Le SDA alerte pourtant les pouvoirs publics depuis plusieurs années sur les dérives que ne manqueraient pas de produire la mise en place des remboursements revalorisés du 100 % santé, si celle-ci n’était pas accompagnée d’une révision concomitante de la trop légère réglementation de la profession d’audioprothésiste. En novembre 2021, le SDA s’inquiétait déjà du « risque de dérapage du 100 % santé en audiologie »2.
Pour réduire structurellement les possibilités de fraude tout en améliorant la qualité des soins auditifs, le SDA appelle à :
lier conventionnellement les remboursements de l'assurance maladie à l'audioprothésiste qui exécute l'appareillage et non à l'établissement qui l'emploie, comme c'est le cas actuellement, tout en préservant l’indispensable indissociabilité entre le dispositif médical et les prestations d’appareillage et de suivi. Cela permettrait le contrôle et la limitation instantanés des fraudes et des exercices illégaux, l’interdiction de la facturation d'aides auditives par d'autres fournisseurs de la LPP, et la mise en place d'un conventionnement sélectif, sans lequel les fortes inégalités territoriales actuelles ne feront que se renforcer ;
à défaut de fournir des moyens techniques et humains à l’administration pour gérer le tableau des audioprothésistes, créer un Ordre des audioprothésistes permettant que la profession, dont l'exercice est à 100 % libéral, finance elle-même sa régulation. L'Ordre assurerait le suivi des audioprothésistes autorisés à exercer, garantirait la diffusion, la promotion et le respect des règles déontologiques, et serait pourvu d’un pouvoir disciplinaire garant d’un exercice harmonisé de la profession et de la responsabilisation des audioprothésistes. Le futur « service public territorial de l'autonomie » pourrait aussi s’appuyer sur les audioprothésistes dotés d’un cadre d’exercice rénové et encadrés par l’ordre ;
mettre en place, comme le recommande l'IGAS, un décret de compétences qui définisse les actes réservés aux audioprothésistes, clarifiant son rôle et celui de ses assistants dans l’accompagnement des déficients de l’ouïe ;
supprimer la dérogation réglementaire, dont font l’objet les aides auditives, à l'interdiction générale de publicité des dispositifs médicaux.
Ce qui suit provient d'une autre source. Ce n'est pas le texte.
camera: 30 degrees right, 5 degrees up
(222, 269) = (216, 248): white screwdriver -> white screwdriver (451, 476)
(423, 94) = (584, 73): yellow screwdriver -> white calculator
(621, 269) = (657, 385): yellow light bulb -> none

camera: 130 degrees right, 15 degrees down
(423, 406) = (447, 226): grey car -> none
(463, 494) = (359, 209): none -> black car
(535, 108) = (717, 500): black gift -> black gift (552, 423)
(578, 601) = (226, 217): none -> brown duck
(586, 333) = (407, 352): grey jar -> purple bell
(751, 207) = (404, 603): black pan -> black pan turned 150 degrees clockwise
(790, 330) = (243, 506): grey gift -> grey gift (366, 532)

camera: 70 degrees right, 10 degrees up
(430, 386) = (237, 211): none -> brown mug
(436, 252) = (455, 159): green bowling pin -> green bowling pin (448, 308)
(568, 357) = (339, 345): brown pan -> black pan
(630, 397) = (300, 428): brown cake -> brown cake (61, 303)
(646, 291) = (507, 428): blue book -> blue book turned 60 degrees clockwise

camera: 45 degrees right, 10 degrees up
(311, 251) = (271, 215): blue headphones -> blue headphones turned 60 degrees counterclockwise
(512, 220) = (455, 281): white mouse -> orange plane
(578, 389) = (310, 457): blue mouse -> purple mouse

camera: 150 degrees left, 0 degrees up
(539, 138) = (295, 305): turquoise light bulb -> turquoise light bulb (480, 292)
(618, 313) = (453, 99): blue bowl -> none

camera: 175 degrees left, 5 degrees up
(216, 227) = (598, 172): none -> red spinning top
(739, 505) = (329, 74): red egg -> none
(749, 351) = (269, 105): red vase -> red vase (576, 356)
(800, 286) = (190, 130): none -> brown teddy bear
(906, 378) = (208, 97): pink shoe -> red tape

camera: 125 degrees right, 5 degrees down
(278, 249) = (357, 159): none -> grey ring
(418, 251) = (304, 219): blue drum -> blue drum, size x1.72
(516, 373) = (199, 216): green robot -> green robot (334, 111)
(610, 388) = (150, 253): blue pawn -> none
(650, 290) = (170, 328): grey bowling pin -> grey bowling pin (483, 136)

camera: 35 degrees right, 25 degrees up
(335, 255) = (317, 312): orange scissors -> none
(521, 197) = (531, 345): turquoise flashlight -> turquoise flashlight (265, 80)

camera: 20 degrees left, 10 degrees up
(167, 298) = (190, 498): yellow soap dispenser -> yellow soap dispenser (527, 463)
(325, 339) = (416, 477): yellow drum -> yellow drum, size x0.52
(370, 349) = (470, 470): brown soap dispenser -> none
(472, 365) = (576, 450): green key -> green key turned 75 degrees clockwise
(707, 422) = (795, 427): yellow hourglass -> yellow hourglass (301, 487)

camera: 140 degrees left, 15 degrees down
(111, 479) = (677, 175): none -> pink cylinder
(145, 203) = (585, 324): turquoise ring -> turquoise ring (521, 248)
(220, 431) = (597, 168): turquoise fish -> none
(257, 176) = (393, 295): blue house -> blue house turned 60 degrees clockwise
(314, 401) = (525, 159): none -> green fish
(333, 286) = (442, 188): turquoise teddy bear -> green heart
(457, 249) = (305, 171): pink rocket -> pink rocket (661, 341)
Cette modification est un non-sujet sur le plan économique au regard de l’ampleur des fraudes qu’elle facilite, et répond à un enjeu de santé publique. L’exclusion des audioprothèses du champ des biens de consommation permettrait d’en assurer la gestion dans une logique sanitaire.
1 Un essai contrôlé randomisé vient confirmer que l’appareillage auditif prévient le risque de déclin cognitif, SDA, 26.09.2023.
2 Malgré un succès incontestable, le SDA alerte sur le risque de dérapage du 100 % santé en audiologie, SDA, 09.11.2021.